### WORK TO BE COMPLETED
In the court order below, under which statute did the plaintiff file the civil rights action?

United States District Court, E.D. North Carolina, Western Division

April 21, 2017

DANIEL G. ROGERS, Plaintiff,
v.
S. BENNETT, MS. POWELL, MS. ERWIN, and SERGEANT ALSTON, Defendants.

          ORDER

          LOUISE W. FLANAGAN United States District Judge.

         Plaintiff, a state inmate, filed this civil rights action pro se pursuant to 42 U.S.C. § 1983. The matter comes before the court for frivolity review pursuant to 28 U.S.C. § 1915. Section 1915 provides that courts shall review complaints in which prisoners seek relief from a governmental entity or officer, and dismiss such complaints when they are “frivolous.”

         A complaint may be found frivolous because of either legal or factual deficiencies. First, a complaint is frivolous where “it lacks an arguable basis . . . in law.” Neitzke v. Williams, 490 U.S. 319, 325 (1989). Legally frivolous claims are based on an “indisputably meritless legal theory” and include “claims of infringement of a legal interest which clearly does not exist.” Adams v. Rice, 40 F.3d 72, 74 (4th Cir. 1994) (quoting Neitzke, 490 U.S. at 327). Under this standard, complaints may be dismissed for failure to state a claim cognizable in law, although frivolity is a more lenient standard than that for failure to state a claim under Federal Rule of Civil Procedure 12(b)(6). Neitzke, 490 U.S. at 328. Second, a complaint may be frivolous where it “lacks an arguable basis . . . in fact.” Id. at 325. Section 1915 permits federal courts “to pierce the veil of the complaint's factual allegations and dismiss those claims whose factual contentions are clearly baseless.” See Denton v. Hernandez, 504 U.S. 25, 32 (1992) (citing Neitzke, 490 U.S. at 327).

### EXTRACTED INFORMATION

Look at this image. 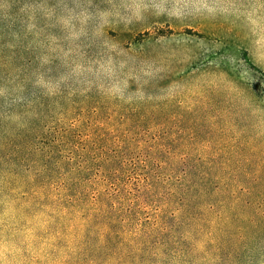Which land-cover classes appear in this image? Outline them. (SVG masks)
Listing matches in <instances>:
<instances>
[{"label":"rangeland","instance_id":"1","mask_svg":"<svg viewBox=\"0 0 264 264\" xmlns=\"http://www.w3.org/2000/svg\"><path fill=\"white\" fill-rule=\"evenodd\" d=\"M86 92L105 108L109 98L173 114L188 106L206 130L209 168L219 160L221 251L185 241L193 225L181 223L171 252L143 262L264 264V0H0L5 121L42 102L61 123ZM14 203L0 197V264L60 259L43 218Z\"/></svg>","mask_w":264,"mask_h":264},{"label":"trees","instance_id":"2","mask_svg":"<svg viewBox=\"0 0 264 264\" xmlns=\"http://www.w3.org/2000/svg\"><path fill=\"white\" fill-rule=\"evenodd\" d=\"M109 99L83 93L58 124L42 102L7 112L15 125L1 110L0 197L43 218L53 264H155L142 260L171 252L181 223L185 241L221 251L220 163L195 114Z\"/></svg>","mask_w":264,"mask_h":264}]
</instances>
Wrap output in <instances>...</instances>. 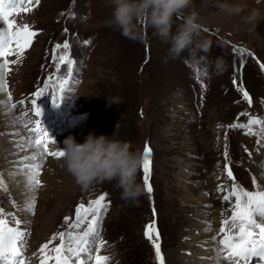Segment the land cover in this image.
<instances>
[{"label": "rangeland", "instance_id": "obj_1", "mask_svg": "<svg viewBox=\"0 0 264 264\" xmlns=\"http://www.w3.org/2000/svg\"><path fill=\"white\" fill-rule=\"evenodd\" d=\"M224 2L192 0L183 15L174 18L173 34L186 16L196 12L202 36L212 42L207 53L186 51L176 59L168 58L170 45L153 35L147 21L140 25L144 42L129 40L110 26L111 0H39L38 4L34 0L29 11L10 17L38 33L22 62L11 65L6 77L17 108L9 112L0 103V180L4 182L0 208L20 219L21 229L29 233L23 250L25 264H39L40 247L53 234L68 230L64 220H74L77 202L87 204L105 193L109 208L99 226V238L105 243L94 254L110 257L108 264H158L153 245L145 237L146 226L153 223L160 234L164 264H218L221 258L213 250L217 247L213 237L221 238V222L231 216V202L223 200L233 185L225 165L231 168L236 184L255 190V177L259 190L264 191V173L255 160L264 140V134H255L260 125H253L250 135L229 127L247 124L251 114L264 120V20L248 24L242 17H230L219 8ZM227 3L245 5L243 15L253 8L264 14V0ZM68 39L72 42L69 54L77 55L79 67L73 73L77 78L72 76L71 91L63 94L60 104L71 125L52 137L49 150L58 138L73 136L82 144L89 134L128 142L132 151L142 155L147 145L152 150L153 192L146 193L142 170L138 183L143 194L138 202L121 199L115 181L84 191L64 165L59 171L66 177L53 171L52 186L43 184L41 177L49 161L44 159L39 176L43 185L36 190L33 215L26 210L25 193L15 185L17 176L28 175L23 166L29 164L20 159L24 146L15 143L24 128L30 131L25 126L27 119L35 123L28 112L30 100L54 71V46ZM234 48L244 49L245 54ZM240 89L249 93L251 106ZM51 94L49 89L37 104L53 105ZM6 100L7 94L0 93V102ZM21 100L24 105L19 104ZM48 116L42 124L52 120ZM219 184L226 191H218ZM7 219L15 226L11 215ZM86 227L85 223L79 231ZM58 244L56 240L50 247Z\"/></svg>", "mask_w": 264, "mask_h": 264}, {"label": "snow or ice", "instance_id": "obj_2", "mask_svg": "<svg viewBox=\"0 0 264 264\" xmlns=\"http://www.w3.org/2000/svg\"><path fill=\"white\" fill-rule=\"evenodd\" d=\"M33 2L34 0H0V93L7 94V100L0 103H5L9 112L17 108V104L12 102L11 92L8 91L6 77L12 70L10 66L22 62L26 50L32 46L34 38L38 35L30 25L26 23L20 25L10 17L20 12L29 11ZM35 3L38 4L39 0H35ZM84 43L89 44L90 41ZM234 51L241 55L245 54V50L242 48H234ZM69 53L70 44L67 40L63 44L54 46L52 50L54 71L43 82V87L33 93L30 100L35 126L30 129L34 136L27 137L26 147L36 151L30 156H25L24 160L36 161L38 157L44 156L61 159L64 155L60 149L49 150L50 138L42 126L40 117L43 112L37 105V101L51 89L53 106L58 107L63 99V94L66 91H71L70 83L73 82V68L76 61L70 58ZM248 55L251 56L252 53L249 52ZM9 57H15V59L10 60ZM62 66H66L63 73L61 71ZM261 67L264 69V65ZM240 90L243 99L251 105L249 93L243 89ZM19 104L24 105L25 101L21 100ZM24 115L27 116L28 112L26 111ZM241 115H247V113H241ZM18 119H23V117ZM253 125H260L259 130L255 133L258 137L264 134V120L255 117H250L247 124L237 123L229 125V127L243 129L246 135H250L253 134ZM257 143H260L259 138ZM20 144L21 146L25 145L23 138ZM151 155L152 150L146 145L143 151L141 170L144 189L149 196L153 192L150 183ZM225 156L227 157V153ZM23 167L28 170L27 186L33 193L26 205V210L34 215L36 205L34 193L42 186L39 179L42 163L25 164ZM225 172L227 179L233 181L231 191L223 196L224 201L231 202V216L222 220L219 230L221 238L217 241V238L213 237V242L217 244L213 250L217 253V257L222 258L227 264H264V191L259 190L255 177L252 181L255 190H246L235 183L233 172L227 165H225ZM3 183V180H0V188L3 187ZM217 190L226 191L223 185H218ZM107 197L108 194L105 193L89 200L87 205L83 202L79 203L75 209V219L71 223L69 217L64 220V223L68 225V230L53 234L51 239L40 247L39 264H49V261H54L55 264H108L110 257L94 254L99 253L105 243L99 238V226L103 215L109 208V204L105 203ZM9 215L13 217L15 226L10 225L7 219ZM21 223L20 219L11 213H4L3 209L0 208V264H25L23 250L26 236L29 233L26 229H21ZM85 223L87 227L82 232L79 231ZM207 230L211 231L210 224ZM145 237L153 245L158 264H164L159 243L160 234L155 223L146 226ZM56 240H59V244L50 247V244Z\"/></svg>", "mask_w": 264, "mask_h": 264}, {"label": "clouds", "instance_id": "obj_3", "mask_svg": "<svg viewBox=\"0 0 264 264\" xmlns=\"http://www.w3.org/2000/svg\"><path fill=\"white\" fill-rule=\"evenodd\" d=\"M113 5L110 26L122 36L134 42H144L145 36L140 27L142 21L154 29L153 35L170 45L168 58L176 59L183 53L209 52L212 42L202 36V25L198 15L192 12L184 18L175 34L172 29L175 17L183 15L192 0H111ZM219 8L230 17H242L248 24H257L264 20V14L253 8L243 15L246 6L227 0ZM167 62V58L165 60ZM63 165L74 178L75 183L88 191L99 183L115 181L120 190L121 199L139 200L143 189L138 183V175L143 163V155L132 151L128 142L89 134L81 144L75 137L64 140Z\"/></svg>", "mask_w": 264, "mask_h": 264}, {"label": "bare ground", "instance_id": "obj_4", "mask_svg": "<svg viewBox=\"0 0 264 264\" xmlns=\"http://www.w3.org/2000/svg\"><path fill=\"white\" fill-rule=\"evenodd\" d=\"M48 117L49 116L46 115V113L43 112V115L40 117V120L42 122H44V121H46V119ZM42 126H43V128L46 127V125H44V124H42ZM26 128H24V131L22 130V132L18 134V136H17V139H18L17 141L18 142L15 143L16 144V147H17V144L21 146L20 142H21L22 138L25 141L24 147H22V148L20 147V149H22L21 150L20 159H24L25 156H30V155H32L36 151L33 148L26 147L27 137L34 136V134L31 133L30 131H25ZM63 142H64V139L62 137L61 138H58L56 140V142L51 145L52 148H50V151H55V150H58V149L63 150L64 149V143ZM44 159H48L49 161L46 164V167L43 170V176L41 177V181L43 182V184L44 183H47V184L49 183L48 185H51L52 186V183L51 182L53 181V178L55 177V175H56L55 173L56 172H58L57 175H60V173H61V175H63L64 177H66L64 171H62V172L59 171L60 165H63V160L62 159L60 160V159H56L54 157L44 156L42 158L38 157V159L36 161L29 160L26 163H29V164H32V163H40V162L42 163V160H44ZM255 160H256L257 167H259L260 172L264 173V140L261 142V149H260L259 154L255 155ZM53 171L55 173H53V175H52V172ZM27 176L28 175H26V174H22L20 176H17L16 177V184L15 183L14 184L17 186V190L23 191L25 193V195H23V197L24 198H27V201L29 202L30 199H31V196L33 195V193L29 190V188L27 186ZM259 179H260V177H259ZM35 194H36V192L34 193V195ZM28 202H27V204H28ZM218 264H227V262L226 261H223L222 258H221V259H219Z\"/></svg>", "mask_w": 264, "mask_h": 264}, {"label": "water", "instance_id": "obj_5", "mask_svg": "<svg viewBox=\"0 0 264 264\" xmlns=\"http://www.w3.org/2000/svg\"><path fill=\"white\" fill-rule=\"evenodd\" d=\"M75 217V216H74Z\"/></svg>", "mask_w": 264, "mask_h": 264}]
</instances>
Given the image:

### THE OUTPUT
42 U.S.C. § 1983